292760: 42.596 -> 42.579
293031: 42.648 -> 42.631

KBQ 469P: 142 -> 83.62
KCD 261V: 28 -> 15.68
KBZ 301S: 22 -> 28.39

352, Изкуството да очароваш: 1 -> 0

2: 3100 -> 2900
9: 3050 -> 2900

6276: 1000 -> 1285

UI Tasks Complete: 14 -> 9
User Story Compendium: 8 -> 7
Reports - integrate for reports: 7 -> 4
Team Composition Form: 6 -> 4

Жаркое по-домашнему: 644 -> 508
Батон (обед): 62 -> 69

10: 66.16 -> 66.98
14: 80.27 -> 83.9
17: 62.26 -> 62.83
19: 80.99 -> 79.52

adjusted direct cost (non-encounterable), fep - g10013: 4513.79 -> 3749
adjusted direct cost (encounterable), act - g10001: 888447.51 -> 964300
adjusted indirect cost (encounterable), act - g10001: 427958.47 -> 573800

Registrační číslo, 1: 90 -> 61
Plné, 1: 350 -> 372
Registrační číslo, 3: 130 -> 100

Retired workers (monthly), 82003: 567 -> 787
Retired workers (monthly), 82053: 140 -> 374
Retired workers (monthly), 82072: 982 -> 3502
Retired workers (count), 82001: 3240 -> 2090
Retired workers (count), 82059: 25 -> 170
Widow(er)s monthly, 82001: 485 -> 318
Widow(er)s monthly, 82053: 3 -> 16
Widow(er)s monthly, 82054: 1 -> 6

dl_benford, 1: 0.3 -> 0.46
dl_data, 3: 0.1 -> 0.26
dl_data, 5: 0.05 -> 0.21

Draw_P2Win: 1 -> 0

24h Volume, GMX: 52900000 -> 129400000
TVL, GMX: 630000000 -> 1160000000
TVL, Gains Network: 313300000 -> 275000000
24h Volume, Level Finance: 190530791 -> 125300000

· · · ·

▸ **Problem**:
Output the listing once more. Leave each word as it stands.

▸ **Exercise answer**:
292760: 42.596 -> 42.579
293031: 42.648 -> 42.631

KBQ 469P: 142 -> 83.62
KCD 261V: 28 -> 15.68
KBZ 301S: 22 -> 28.39

352, Изкуството да очароваш: 1 -> 0

2: 3100 -> 2900
9: 3050 -> 2900

6276: 1000 -> 1285

UI Tasks Complete: 14 -> 9
User Story Compendium: 8 -> 7
Reports - integrate for reports: 7 -> 4
Team Composition Form: 6 -> 4

Жаркое по-домашнему: 644 -> 508
Батон (обед): 62 -> 69

10: 66.16 -> 66.98
14: 80.27 -> 83.9
17: 62.26 -> 62.83
19: 80.99 -> 79.52

adjusted direct cost (non-encounterable), fep - g10013: 4513.79 -> 3749
adjusted direct cost (encounterable), act - g10001: 888447.51 -> 964300
adjusted indirect cost (encounterable), act - g10001: 427958.47 -> 573800

Registrační číslo, 1: 90 -> 61
Plné, 1: 350 -> 372
Registrační číslo, 3: 130 -> 100

Retired workers (monthly), 82003: 567 -> 787
Retired workers (monthly), 82053: 140 -> 374
Retired workers (monthly), 82072: 982 -> 3502
Retired workers (count), 82001: 3240 -> 2090
Retired workers (count), 82059: 25 -> 170
Widow(er)s monthly, 82001: 485 -> 318
Widow(er)s monthly, 82053: 3 -> 16
Widow(er)s monthly, 82054: 1 -> 6

dl_benford, 1: 0.3 -> 0.46
dl_data, 3: 0.1 -> 0.26
dl_data, 5: 0.05 -> 0.21

Draw_P2Win: 1 -> 0

24h Volume, GMX: 52900000 -> 129400000
TVL, GMX: 630000000 -> 1160000000
TVL, Gains Network: 313300000 -> 275000000
24h Volume, Level Finance: 190530791 -> 125300000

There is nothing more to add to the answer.